Think of your most precious gig moments then compare them with spectacular strobe lighting, grand visuals of a dystopian future of mass destruction, live projections of the band on stage, an in-the-round stage that moves 360 degrees and frighteningly realistic inflatable drones and reapers.
Now, that’s something you don’t experience at your average rock gig, but I guess that’s just your average Muse gig.
Read on for my experience of Muse’s Drones Tour.
An arena full of avid Muse fans awaited the epic show ahead; pleasing this crowd of diverse but loyal Musers would be a challenge to any support act. Though, New Yorkers, Phantogram, had comfortably faced the crowds 20+ times before, so they performed with a confidence unseen in most support acts.
The duo played favourable tracks, ‘Fall in Love’ and ‘Howling At The Moon’ from their latest album, ‘Voices’. Sarah Barthel bounced around the stage, exuding an authentic passion for the beats Josh Carter and co. played. Fans welcomed the calls to clap as Phantogram provided a light but likable set, greatly balancing the grand performance to come.
Beginning and ending the show with a dozen eerie Drones descending into the crowd, the O2 looked more like an expensive set for sci-fi show ‘Doctor Who’ than a rock gig. As the operatic acapella track, ‘Drones’ filled the arena, there was a quiet moment of awe at the first technical spectre of the night. The final echo of ‘Amen’ from the playback penetrated the arena, forcing the crowd into a euphoric wave of excitement as the band finally took to the stage.

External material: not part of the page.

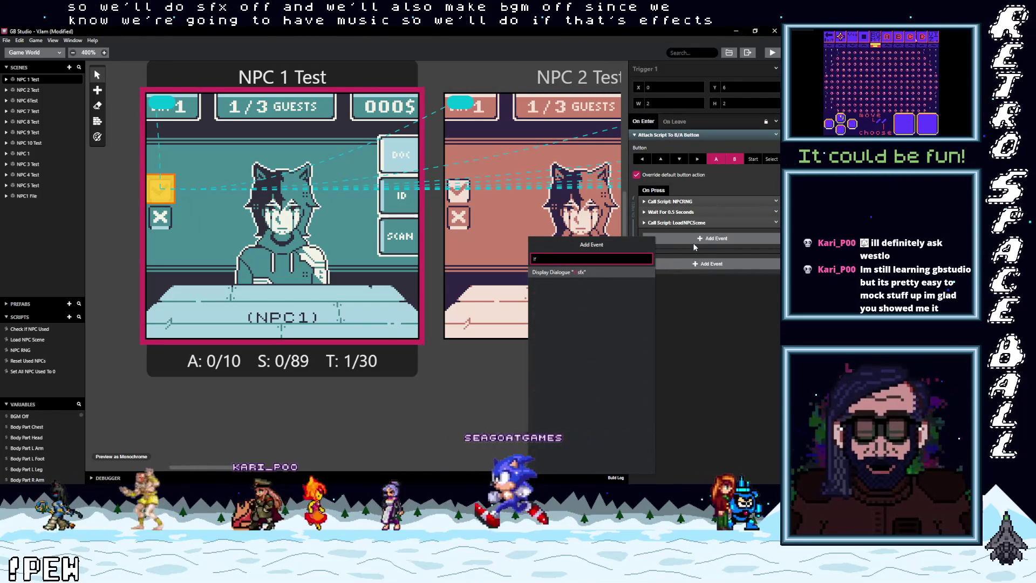
type(" val")
left_click(564, 273)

Starting off heavy with crowd-pleasing rockers ‘Psycho’ and ‘Reapers’, Muse began the show that effortlessly enthralled one’s senses. At £70+ a ticket, it was definitely worth the expense for an interesting night out. If the epic lighting, ubiquitous drones, and live projections didn’t impress, watching Matt Bellamy take to the grand piano during rare performances of ‘Citizen Erased’ and Muse’s rendition of ‘Feeling Good’ were bound to keep anyone amazed.
The magnitude of the show brought a record-breaking 21,000 fans along, beating U2’s record for the largest crowd turn out. Topping U2 crowds, matching the theatrical musical heights of Queen and staging on par with Pink Floyd’s ‘The Wall’ tour. With legendary name drops like this, their gigs have to be nothing less than epic.

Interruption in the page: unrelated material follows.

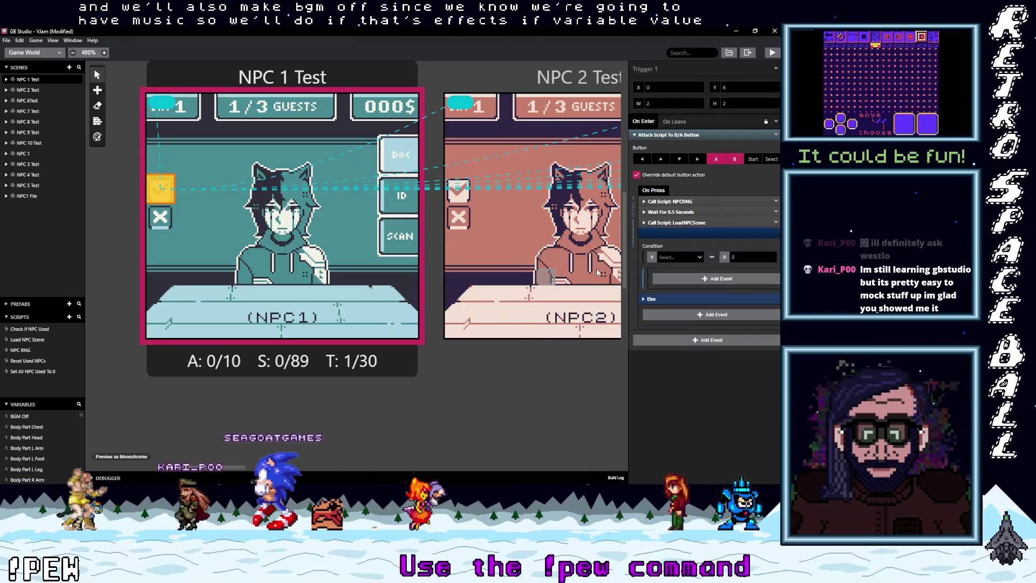
left_click(679, 257)
type("sfx")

Critics who claimed the huge production compromised crowd connection were perhaps too captivated by the visuals to notice the intimate moments of the show. On the last date, a few Musers tired of waiting for the show to start and started an infectious Mexican wave which spread from the standing fans to those seated in the highest tier.

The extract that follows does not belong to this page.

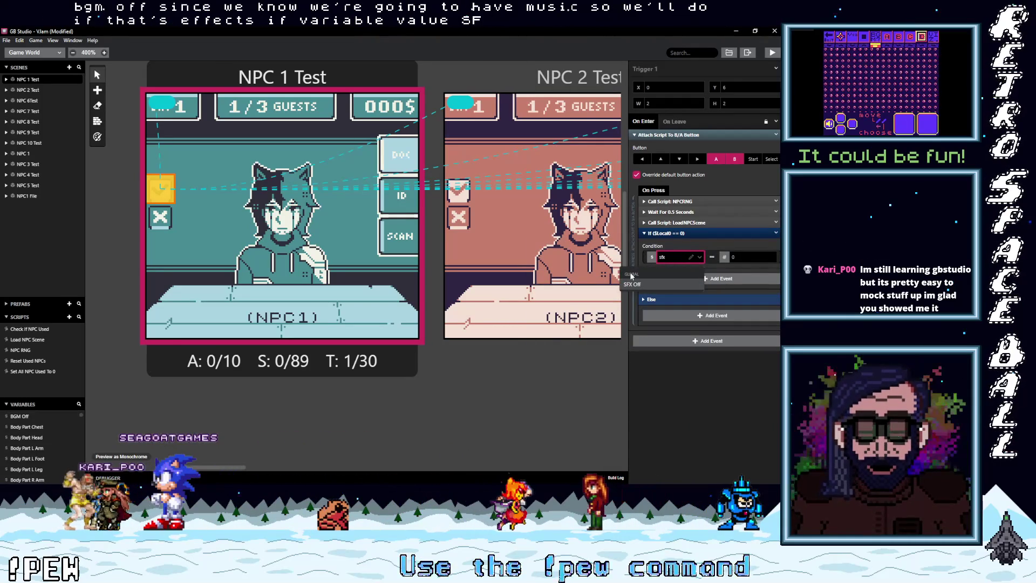
left_click(693, 276)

In between the songs, bassist Chris Wolstenholme, and drummer, Dom Howard provided light entertainment for the cheering crowd as they attempted to the burst the bouncing Hullaballoons.
On their seventh studio album, Muse have grown drastically apart from their humble Devon roots: from ‘playing in every toilet’ on their debut album, ‘Showbiz’ to casually selling out tickets to the biggest crowd the O2 has housed. Muse’s (or Matt Bellamy’s) ambitious endeavour mostly paid off, despite a few technical glitches here and there (i.e. the crash of the helium-inflated reaper).
With a tour this excessive, expensive and ambitious, there was bound to be a few malfunctions. Nevertheless, Muse are back, with a bigger stage than they’ve ever had. Beating their own records for the stage production, who knows how Muse will put on a spectacular show on the stages of Glastonbury this summer?